◆ Supplied records ◆
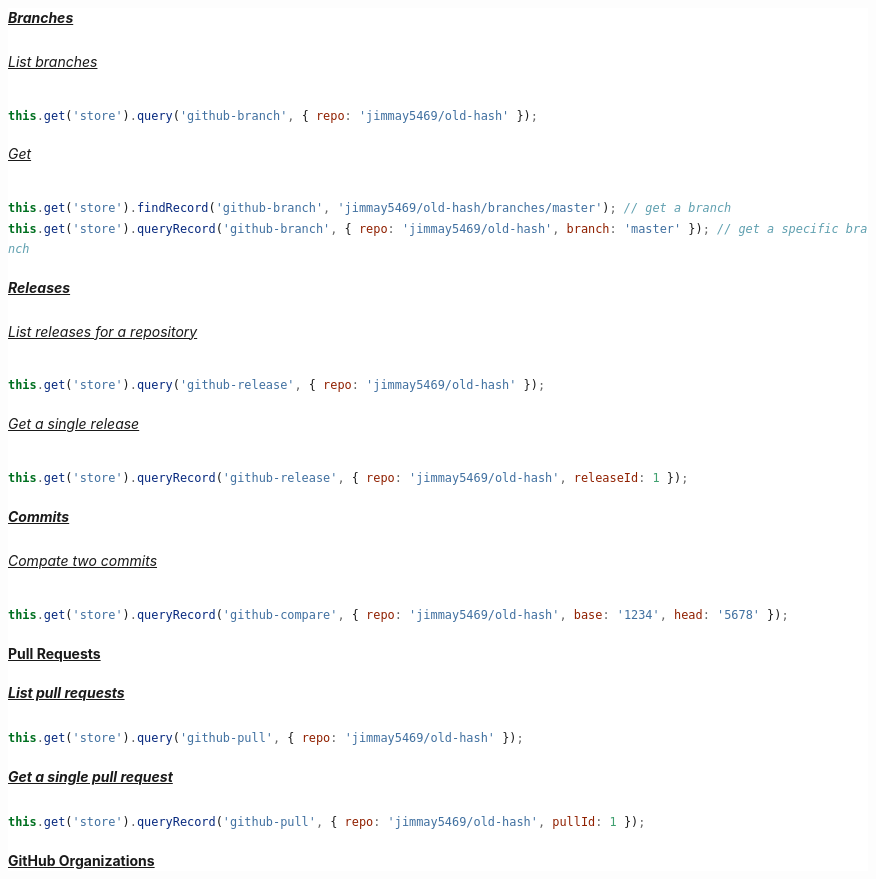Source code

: ##### [Branches](https://developer.github.com/v3/repos/branches/)

###### [List branches](https://developer.github.com/v3/repos/branches/#list-branches)

```js
this.get('store').query('github-branch', { repo: 'jimmay5469/old-hash' });
```

###### [Get](https://developer.github.com/v3/repos/branches/#get-branch)
```js
this.get('store').findRecord('github-branch', 'jimmay5469/old-hash/branches/master'); // get a branch
this.get('store').queryRecord('github-branch', { repo: 'jimmay5469/old-hash', branch: 'master' }); // get a specific branch
```

##### [Releases](https://developer.github.com/v3/repos/releases/)

###### [List releases for a repository](https://developer.github.com/v3/repos/releases/#list-releases-for-a-repository)
```js
this.get('store').query('github-release', { repo: 'jimmay5469/old-hash' });
```

###### [Get a single release](https://developer.github.com/v3/repos/releases/#get-a-single-release)
```js
this.get('store').queryRecord('github-release', { repo: 'jimmay5469/old-hash', releaseId: 1 });
```

##### [Commits](https://developer.github.com/v3/repos/commits/)

###### [Compate two commits](https://developer.github.com/v3/repos/commits/#compare-two-commits)

```js
this.get('store').queryRecord('github-compare', { repo: 'jimmay5469/old-hash', base: '1234', head: '5678' });
```

#### [Pull Requests](https://developer.github.com/v3/pulls/)

##### [List pull requests](https://developer.github.com/v3/pulls/#list-pull-requests)
```js
this.get('store').query('github-pull', { repo: 'jimmay5469/old-hash' });
```

##### [Get a single pull request](https://developer.github.com/v3/pulls/#get-a-single-pull-request)
```js
this.get('store').queryRecord('github-pull', { repo: 'jimmay5469/old-hash', pullId: 1 });
```
#### [GitHub Organizations](https://developer.github.com/v3/orgs/)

◆ Aim of the exercise ◆
Show me each line of the listing above with "commits" in it.

◆ Exercise answer ◆
##### [Commits](https://developer.github.com/v3/repos/commits/)
###### [Compate two commits](https://developer.github.com/v3/repos/commits/#compare-two-commits)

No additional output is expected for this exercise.